Когда я включил свет в лаборатории, Хэлпин удивленно ойкнул.
– Я и не знал, что у тебя тут так много всего, – заметил он, с уважением и любопытством оглядывая выстроившиеся у стены устройства – плоды неудачных экспериментов.
Я показал на кресло под ультрафиолетовым диском:
– Присаживайся, Эд, сейчас мы в мгновение ока тебя вылечим.
– Надеюсь, это не электрический стул? – пошутил он, садясь.

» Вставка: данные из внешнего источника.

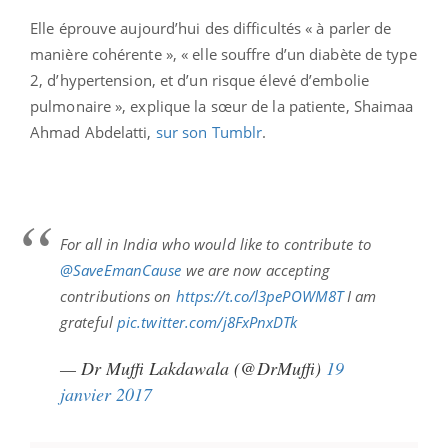
Elle éprouve aujourd’hui des difficultés « à parler de
manière cohérente », « elle souffre d’un diabète de type
2, d’hypertension, et d’un risque élevé d’embolie
pulmonaire », explique la sœur de la patiente, Shaimaa
Ahmad Abdelatti,
sur son Tumblr
.
For all in India who would like to contribute to
@SaveEmanCause
we are now accepting
contributions on
https://t.co/l3pePOWM8T
I am
grateful
pic.twitter.com/j8FxPnxDTk
— Dr Muffi Lakdawala (@DrMuffi)
19
janvier 2017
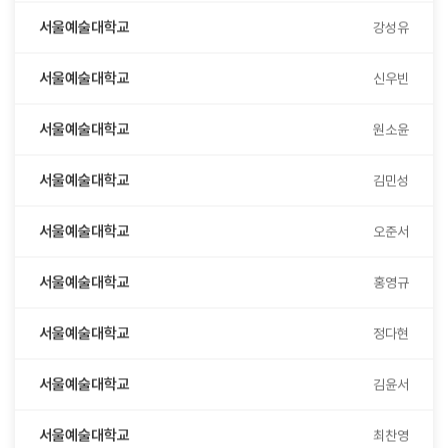
서울예술대학교
신우빈
서울예술대학교
원소윤
서울예술대학교
김민성
서울예술대학교
오준서
서울예술대학교
홍영규
서울예술대학교
정다현
서울예술대학교
김윤서
서울예술대학교
최찬영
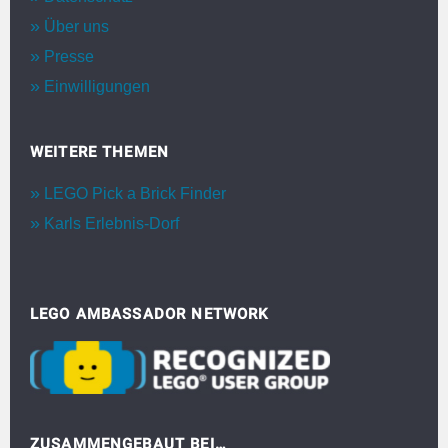
Über uns
Presse
Einwilligungen
WEITERE THEMEN
LEGO Pick a Brick Finder
Karls Erlebnis-Dorf
LEGO AMBASSADOR NETWORK
ZUSAMMENGEBAUT BEI…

Меня пронзило острое чувство торжества, я будто испил необыкновенного живительного эликсира. Теперь Хэлпин был в моей власти; настал момент расквитаться за десять лет унижений и страданий. Хэлпин ничегошеньки не подозревал – ему и в страшном сне бы не привиделось, что я могу его предать и подвергнуть опасности. Нащупав под пальто рукоять охотничьего ножа, я ласково ее погладил.
– Готов?
– Еще бы! Действуй.
Я уже давно рассчитал, ка?к следует направить ультрафиолетовое излучение, чтобы оно падало только на тело Хэлпина, не затронув кресло. Не отрывая взгляда от своего врага, я щелкнул рычажком. Все произошло почти мгновенно – Хэлпин растворился, словно облачко дыма. Пару секунд я еще видел очертания фигуры и призрак удивления, промелькнувший на его лице. А потом Хэлпин исчез, окончательно и бесповоротно.

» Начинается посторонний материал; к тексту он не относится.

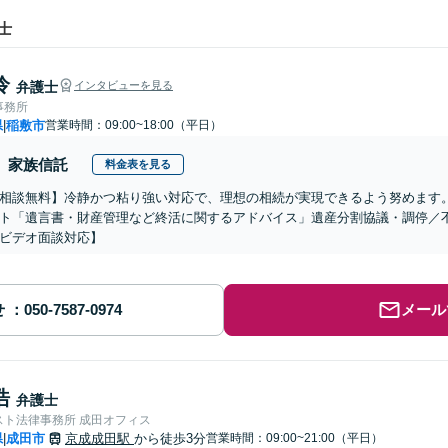
士
怜
弁護士
インタビューを見る
事務所
県
稲敷市
営業時間：09:00~18:00（平日）
|
家族信託
料金表を見る
相談無料】冷静かつ粘り強い対応で、理想の相続が実現できるよう努めます
ト「遺言書・財産管理など終活に関するアドバイス」遺産分割協議・調停／
ビデオ面談対応】
せ
メール
浩
弁護士
スト法律事務所 成田オフィス
県
成田市
京成成田駅
から徒歩3分
営業時間：09:00~21:00（平日）
|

Возможно, вас удивит, что я, навсегда исключив ненавистного недруга из земной жизни, просто-напросто не бросил его в невидимом измерении. Увы, довольствоваться этим я не мог. Обида, которую он причинил, жгучим ядом разъедала меня изнутри; невыносима была одна мысль о том, что он жив и существует в какой угодно форме на каком угодно плане бытия. Утолить мою ненависть могла лишь его смерть, и смерть эта должна была наступить от моей собственной руки. Оставалось только последовать за Хэлпином в края, где еще ни разу не ступала нога человека, где география была мне решительно неведома. Однако я был уверен, что смогу попасть туда, расправиться со своей жертвой и вернуться. Возвращение кошки не оставило ни малейших сомнений.

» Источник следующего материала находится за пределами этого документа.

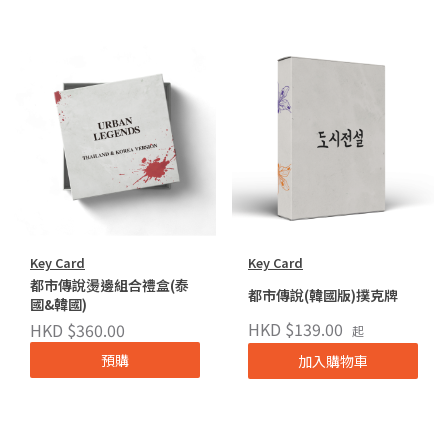
Key Card
Key Card
都市傳說燙邊組合禮盒(泰
都市傳說(韓國版)撲克牌
國&韓國)
HKD $139.00
HKD $360.00
起
預購
加入購物車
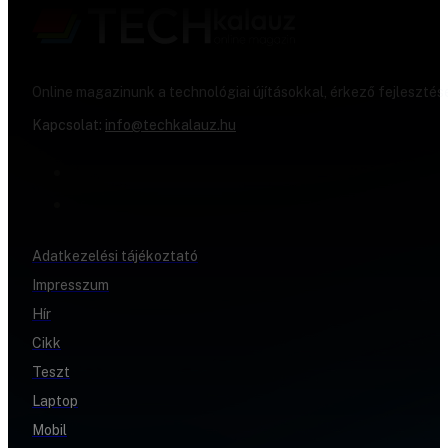
Online magazinunk a technológiai újításokkal, érkező fejlesztés
Kapcsolat:
info@techkalauz.hu
Adatkezelési tájékoztató
Impresszum
Hír
Cikk
Teszt
Laptop
Mobil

Я выключил свет, уселся в кресло, держа в руках портативный инфракрасный диск, и запустил ультрафиолетовую энергию. Ощущение было такое, словно я с кошмарной скоростью ухнул в бездонную пропасть. Оглохший от невыносимого грохота, охваченный жутким тошнотворным головокружением, я едва не потерял сознание. Меня затянуло в черную воронку пространства и увлекло куда-то вниз в неведомую бездну. Постепенно скорость уменьшилась, и я аккуратно приземлился на ноги. Вокруг все было залито тусклым светом; когда мои глаза чуть привыкли к нему, я стал лучше различать окрестности. В нескольких футах от меня стоял Хэлпин. За ним виднелись темные бесформенные скалы и смутные очертания какой-то пустынной местности: низкие насыпи, первобытного вида безлесные равнины. Хотя я и не знал, что? встречу по прибытии, местность эта меня отчасти поразила. Наверное, я представлял, что четвертое измерение ярче и сложнее – разнообразные оттенки, замысловатые формы. Тем не менее эта жуткая примитивная пустыня идеально подходила для задуманного мною.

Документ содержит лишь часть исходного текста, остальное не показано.